▶ _EXERCISE GOAL_
Copy each line of the listing below where the word "stream" turns up.

===== RECORDS TO USE =====

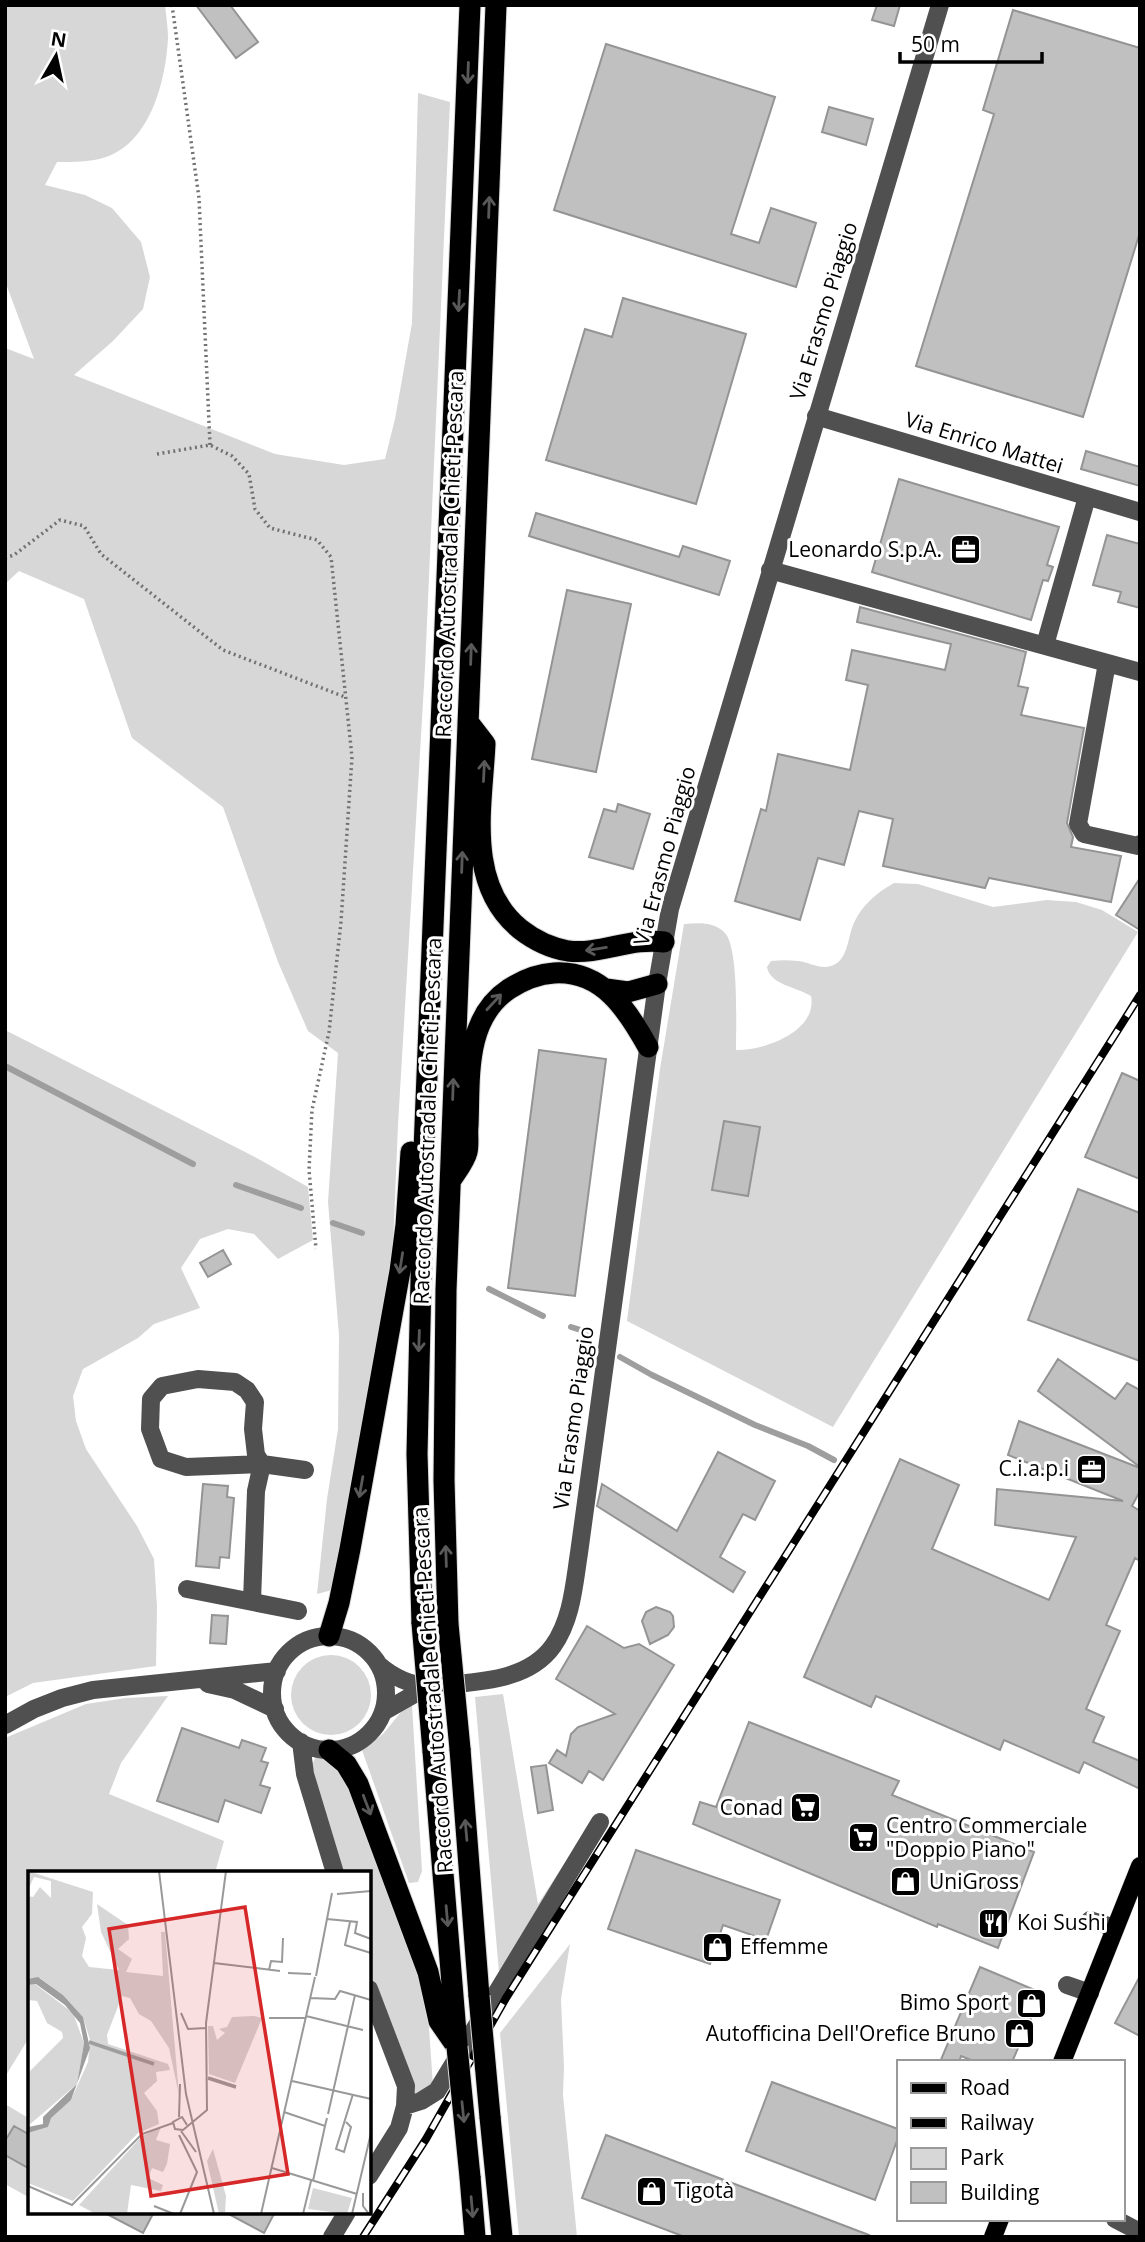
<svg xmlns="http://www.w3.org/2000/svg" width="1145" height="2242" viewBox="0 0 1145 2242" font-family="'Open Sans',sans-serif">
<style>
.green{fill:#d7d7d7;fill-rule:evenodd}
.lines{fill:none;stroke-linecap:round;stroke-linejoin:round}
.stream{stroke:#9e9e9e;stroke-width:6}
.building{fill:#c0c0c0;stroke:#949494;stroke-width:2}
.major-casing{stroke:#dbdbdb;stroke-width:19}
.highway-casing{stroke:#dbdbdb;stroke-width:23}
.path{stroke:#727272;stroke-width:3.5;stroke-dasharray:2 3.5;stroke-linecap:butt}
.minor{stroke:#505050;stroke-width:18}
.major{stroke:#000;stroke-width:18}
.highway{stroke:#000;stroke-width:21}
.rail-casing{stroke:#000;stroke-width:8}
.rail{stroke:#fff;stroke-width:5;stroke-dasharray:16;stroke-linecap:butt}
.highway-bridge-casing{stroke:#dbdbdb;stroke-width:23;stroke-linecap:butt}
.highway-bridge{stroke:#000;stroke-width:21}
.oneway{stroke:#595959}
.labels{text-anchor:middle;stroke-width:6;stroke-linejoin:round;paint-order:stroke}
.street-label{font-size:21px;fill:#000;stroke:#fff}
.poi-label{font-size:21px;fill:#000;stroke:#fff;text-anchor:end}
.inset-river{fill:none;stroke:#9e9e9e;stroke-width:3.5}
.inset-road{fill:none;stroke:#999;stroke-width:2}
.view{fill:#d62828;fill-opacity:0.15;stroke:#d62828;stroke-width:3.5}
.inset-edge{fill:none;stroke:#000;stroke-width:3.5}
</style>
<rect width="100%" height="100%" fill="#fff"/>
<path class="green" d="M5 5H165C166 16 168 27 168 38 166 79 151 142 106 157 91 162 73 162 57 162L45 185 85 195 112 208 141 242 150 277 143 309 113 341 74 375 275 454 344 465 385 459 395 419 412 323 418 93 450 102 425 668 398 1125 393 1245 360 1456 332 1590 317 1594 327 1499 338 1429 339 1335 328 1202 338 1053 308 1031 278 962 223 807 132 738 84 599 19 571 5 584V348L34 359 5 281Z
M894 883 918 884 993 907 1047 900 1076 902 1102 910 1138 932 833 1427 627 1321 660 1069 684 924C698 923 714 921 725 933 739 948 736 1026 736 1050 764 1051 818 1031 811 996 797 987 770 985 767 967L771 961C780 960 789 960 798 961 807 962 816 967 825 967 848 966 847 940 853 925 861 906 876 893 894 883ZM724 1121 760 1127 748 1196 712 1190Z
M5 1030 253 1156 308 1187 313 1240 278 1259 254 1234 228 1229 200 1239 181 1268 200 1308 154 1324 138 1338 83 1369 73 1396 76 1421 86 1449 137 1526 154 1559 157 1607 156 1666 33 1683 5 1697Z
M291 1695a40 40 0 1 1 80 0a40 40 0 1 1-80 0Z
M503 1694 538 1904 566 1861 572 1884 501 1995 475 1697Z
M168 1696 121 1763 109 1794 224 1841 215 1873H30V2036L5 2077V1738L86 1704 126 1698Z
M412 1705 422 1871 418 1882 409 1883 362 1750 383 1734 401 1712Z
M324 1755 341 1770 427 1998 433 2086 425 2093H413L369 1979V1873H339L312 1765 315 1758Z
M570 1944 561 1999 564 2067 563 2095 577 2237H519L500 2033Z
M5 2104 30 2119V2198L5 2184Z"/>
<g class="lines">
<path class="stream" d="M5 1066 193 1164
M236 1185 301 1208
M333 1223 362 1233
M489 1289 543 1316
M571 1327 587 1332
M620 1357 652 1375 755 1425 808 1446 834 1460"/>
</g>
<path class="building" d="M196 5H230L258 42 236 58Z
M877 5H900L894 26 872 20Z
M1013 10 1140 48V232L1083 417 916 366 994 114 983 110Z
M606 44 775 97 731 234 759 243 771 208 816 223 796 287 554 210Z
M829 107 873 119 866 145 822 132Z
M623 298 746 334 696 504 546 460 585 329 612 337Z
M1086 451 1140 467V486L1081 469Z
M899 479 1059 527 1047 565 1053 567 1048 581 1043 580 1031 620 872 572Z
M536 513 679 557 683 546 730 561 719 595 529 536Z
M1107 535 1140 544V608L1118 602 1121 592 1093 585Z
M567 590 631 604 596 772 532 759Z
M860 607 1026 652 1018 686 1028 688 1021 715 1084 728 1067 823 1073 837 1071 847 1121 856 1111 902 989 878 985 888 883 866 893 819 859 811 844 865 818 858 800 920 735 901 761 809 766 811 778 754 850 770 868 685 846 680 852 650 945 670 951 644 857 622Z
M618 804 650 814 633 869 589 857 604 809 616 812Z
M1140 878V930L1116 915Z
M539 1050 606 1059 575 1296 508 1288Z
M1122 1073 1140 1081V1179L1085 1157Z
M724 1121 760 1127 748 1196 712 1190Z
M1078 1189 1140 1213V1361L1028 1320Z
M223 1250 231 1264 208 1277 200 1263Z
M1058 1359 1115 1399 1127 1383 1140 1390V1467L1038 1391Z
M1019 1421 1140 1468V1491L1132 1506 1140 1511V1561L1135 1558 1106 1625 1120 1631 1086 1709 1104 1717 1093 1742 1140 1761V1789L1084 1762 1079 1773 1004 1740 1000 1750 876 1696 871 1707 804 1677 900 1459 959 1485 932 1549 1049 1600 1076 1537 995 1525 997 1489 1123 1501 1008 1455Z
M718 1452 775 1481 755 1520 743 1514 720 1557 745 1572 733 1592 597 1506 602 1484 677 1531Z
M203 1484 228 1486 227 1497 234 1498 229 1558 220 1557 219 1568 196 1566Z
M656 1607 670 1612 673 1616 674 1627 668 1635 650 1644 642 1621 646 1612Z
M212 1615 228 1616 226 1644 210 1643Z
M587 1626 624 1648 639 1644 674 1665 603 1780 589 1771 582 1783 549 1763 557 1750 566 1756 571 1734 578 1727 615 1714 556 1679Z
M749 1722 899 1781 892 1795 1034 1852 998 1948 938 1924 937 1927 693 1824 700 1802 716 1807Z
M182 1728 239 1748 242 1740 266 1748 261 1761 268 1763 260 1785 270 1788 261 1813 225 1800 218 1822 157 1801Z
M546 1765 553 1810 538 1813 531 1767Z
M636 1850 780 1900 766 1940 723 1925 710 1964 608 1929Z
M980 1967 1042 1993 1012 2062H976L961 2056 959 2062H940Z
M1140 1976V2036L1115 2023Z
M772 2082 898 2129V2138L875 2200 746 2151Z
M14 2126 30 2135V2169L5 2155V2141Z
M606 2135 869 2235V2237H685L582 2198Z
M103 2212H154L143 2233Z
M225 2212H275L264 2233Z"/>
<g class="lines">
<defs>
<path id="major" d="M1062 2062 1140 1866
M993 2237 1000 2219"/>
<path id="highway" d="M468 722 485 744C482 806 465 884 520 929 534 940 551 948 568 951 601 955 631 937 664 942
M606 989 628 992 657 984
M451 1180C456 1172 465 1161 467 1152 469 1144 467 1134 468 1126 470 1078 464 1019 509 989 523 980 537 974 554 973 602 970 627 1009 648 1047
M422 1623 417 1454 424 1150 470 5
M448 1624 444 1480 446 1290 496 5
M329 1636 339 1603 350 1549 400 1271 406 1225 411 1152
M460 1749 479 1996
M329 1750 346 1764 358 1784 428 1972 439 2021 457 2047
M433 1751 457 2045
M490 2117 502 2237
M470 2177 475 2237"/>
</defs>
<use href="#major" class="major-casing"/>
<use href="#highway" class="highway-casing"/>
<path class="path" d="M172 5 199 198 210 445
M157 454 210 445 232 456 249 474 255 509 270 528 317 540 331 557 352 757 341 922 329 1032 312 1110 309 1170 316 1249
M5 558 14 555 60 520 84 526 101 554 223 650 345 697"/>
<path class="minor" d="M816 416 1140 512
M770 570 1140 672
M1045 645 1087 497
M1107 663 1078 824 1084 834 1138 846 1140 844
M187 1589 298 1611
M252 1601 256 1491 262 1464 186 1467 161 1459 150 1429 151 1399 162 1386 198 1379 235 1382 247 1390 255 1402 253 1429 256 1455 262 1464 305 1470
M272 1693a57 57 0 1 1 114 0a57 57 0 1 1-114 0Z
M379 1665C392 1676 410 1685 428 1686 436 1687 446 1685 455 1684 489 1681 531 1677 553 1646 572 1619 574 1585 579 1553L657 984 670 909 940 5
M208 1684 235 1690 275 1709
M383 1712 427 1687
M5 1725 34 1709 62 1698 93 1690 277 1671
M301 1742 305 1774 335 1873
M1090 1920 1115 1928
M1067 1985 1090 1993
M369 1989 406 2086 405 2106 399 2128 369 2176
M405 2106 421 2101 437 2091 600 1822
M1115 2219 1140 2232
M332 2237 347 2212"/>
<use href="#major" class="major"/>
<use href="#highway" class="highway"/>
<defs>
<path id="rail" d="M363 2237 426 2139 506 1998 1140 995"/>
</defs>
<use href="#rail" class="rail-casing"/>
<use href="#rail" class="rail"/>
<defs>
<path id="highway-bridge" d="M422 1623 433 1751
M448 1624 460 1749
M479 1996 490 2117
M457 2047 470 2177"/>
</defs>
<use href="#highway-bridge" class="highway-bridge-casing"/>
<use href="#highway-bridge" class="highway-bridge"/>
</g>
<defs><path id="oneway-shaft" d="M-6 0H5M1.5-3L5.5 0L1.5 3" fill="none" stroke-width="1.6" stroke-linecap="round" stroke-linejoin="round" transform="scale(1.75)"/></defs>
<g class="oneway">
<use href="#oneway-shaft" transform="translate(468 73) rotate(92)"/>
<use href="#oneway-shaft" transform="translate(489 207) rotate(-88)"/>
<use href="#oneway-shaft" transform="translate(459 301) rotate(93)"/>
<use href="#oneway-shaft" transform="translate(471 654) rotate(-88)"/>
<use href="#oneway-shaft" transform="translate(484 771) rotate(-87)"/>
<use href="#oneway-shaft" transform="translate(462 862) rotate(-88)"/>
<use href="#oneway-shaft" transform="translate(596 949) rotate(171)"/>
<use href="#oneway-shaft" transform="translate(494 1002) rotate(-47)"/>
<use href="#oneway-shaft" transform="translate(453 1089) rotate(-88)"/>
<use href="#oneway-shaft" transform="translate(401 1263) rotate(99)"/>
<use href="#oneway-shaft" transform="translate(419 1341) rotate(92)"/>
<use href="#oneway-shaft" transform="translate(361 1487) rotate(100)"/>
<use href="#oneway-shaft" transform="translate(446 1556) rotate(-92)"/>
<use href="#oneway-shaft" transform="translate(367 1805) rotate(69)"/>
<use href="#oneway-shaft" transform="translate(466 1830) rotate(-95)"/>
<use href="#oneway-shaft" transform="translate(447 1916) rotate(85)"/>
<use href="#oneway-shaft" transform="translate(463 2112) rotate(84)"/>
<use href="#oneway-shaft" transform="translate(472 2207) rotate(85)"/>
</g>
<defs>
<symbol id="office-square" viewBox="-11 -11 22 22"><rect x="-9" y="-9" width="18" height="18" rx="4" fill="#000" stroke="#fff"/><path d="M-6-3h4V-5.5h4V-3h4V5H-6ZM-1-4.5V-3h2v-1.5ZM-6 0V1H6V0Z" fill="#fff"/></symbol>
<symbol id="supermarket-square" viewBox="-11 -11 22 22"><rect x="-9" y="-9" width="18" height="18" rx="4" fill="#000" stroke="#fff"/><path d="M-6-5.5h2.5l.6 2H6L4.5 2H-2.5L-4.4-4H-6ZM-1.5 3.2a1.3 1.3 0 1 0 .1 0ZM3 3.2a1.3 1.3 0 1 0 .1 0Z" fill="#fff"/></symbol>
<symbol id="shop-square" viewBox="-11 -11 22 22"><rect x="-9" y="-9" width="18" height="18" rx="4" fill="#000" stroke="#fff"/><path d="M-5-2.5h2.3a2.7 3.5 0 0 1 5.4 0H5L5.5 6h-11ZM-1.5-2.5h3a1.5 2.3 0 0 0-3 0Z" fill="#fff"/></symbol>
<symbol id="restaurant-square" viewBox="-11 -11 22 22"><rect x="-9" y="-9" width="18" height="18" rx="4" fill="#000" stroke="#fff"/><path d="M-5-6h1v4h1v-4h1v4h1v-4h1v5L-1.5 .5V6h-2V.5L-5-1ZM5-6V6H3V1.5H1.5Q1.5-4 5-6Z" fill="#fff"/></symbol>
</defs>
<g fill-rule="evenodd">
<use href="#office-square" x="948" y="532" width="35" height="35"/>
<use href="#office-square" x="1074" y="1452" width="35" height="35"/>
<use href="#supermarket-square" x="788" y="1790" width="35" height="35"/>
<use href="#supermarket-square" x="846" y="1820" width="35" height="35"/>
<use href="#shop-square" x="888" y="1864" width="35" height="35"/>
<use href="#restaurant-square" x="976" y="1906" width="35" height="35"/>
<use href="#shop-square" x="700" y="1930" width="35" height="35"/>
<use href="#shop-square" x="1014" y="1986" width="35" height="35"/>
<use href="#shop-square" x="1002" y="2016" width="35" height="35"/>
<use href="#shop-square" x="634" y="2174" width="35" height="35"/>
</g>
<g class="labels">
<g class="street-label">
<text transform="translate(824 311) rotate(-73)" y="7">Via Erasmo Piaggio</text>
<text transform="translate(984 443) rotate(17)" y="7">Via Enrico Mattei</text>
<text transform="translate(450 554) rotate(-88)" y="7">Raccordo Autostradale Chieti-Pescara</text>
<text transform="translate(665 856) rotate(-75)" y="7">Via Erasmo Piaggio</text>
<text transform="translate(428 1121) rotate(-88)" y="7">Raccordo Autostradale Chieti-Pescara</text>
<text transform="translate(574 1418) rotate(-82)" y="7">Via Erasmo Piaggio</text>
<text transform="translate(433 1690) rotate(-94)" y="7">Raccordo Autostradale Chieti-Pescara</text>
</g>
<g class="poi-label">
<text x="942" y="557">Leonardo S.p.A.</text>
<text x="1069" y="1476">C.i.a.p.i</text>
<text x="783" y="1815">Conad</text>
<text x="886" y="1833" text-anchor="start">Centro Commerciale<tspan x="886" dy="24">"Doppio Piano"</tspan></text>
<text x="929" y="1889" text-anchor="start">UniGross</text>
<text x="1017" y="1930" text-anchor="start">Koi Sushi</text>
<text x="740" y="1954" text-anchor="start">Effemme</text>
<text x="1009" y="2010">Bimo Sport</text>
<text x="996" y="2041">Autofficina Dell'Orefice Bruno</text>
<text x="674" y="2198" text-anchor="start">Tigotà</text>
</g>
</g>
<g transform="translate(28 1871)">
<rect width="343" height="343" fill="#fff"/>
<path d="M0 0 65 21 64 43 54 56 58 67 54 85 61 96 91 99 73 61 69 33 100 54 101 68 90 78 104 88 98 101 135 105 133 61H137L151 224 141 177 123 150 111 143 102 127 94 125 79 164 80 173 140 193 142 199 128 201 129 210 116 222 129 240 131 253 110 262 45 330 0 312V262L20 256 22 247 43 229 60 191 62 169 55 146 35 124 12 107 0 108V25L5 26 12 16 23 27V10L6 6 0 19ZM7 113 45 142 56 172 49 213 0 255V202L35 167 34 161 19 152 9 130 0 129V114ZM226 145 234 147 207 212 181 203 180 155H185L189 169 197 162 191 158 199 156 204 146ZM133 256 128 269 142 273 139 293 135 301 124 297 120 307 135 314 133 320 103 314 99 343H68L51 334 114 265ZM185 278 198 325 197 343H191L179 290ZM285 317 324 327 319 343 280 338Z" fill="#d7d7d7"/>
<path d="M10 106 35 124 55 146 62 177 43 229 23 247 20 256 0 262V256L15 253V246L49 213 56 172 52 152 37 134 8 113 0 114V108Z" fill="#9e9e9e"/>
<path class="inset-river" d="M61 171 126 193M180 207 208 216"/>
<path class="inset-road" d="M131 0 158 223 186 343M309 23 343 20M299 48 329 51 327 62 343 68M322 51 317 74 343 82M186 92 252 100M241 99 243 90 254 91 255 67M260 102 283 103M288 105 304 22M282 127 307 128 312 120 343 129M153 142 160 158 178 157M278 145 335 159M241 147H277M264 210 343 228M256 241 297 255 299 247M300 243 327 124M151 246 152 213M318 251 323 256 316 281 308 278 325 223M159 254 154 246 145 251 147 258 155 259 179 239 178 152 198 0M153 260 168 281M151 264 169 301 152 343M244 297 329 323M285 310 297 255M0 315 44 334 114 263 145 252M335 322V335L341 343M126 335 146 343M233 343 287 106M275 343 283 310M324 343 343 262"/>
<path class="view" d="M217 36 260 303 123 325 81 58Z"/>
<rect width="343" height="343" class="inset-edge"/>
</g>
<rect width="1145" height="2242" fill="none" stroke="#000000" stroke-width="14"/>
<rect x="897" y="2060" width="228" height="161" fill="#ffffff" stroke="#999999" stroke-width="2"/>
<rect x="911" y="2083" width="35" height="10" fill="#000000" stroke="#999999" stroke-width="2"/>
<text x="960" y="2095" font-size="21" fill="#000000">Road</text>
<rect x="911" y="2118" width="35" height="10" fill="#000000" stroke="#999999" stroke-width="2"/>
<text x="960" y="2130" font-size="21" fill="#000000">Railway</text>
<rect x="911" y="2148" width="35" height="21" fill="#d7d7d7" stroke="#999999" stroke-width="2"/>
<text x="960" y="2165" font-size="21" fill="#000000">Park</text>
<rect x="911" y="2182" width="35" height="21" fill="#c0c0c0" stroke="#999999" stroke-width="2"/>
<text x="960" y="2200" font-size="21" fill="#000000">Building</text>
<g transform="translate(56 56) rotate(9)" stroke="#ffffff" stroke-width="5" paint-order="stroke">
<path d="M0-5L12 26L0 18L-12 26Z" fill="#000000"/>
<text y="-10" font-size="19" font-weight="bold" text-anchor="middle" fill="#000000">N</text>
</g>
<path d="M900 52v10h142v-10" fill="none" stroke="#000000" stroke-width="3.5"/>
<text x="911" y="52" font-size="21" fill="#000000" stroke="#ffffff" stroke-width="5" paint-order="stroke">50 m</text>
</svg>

=====

▶ _TASK ANSWER_
.stream{stroke:#9e9e9e;stroke-width:6}
<path class="stream" d="M5 1066 193 1164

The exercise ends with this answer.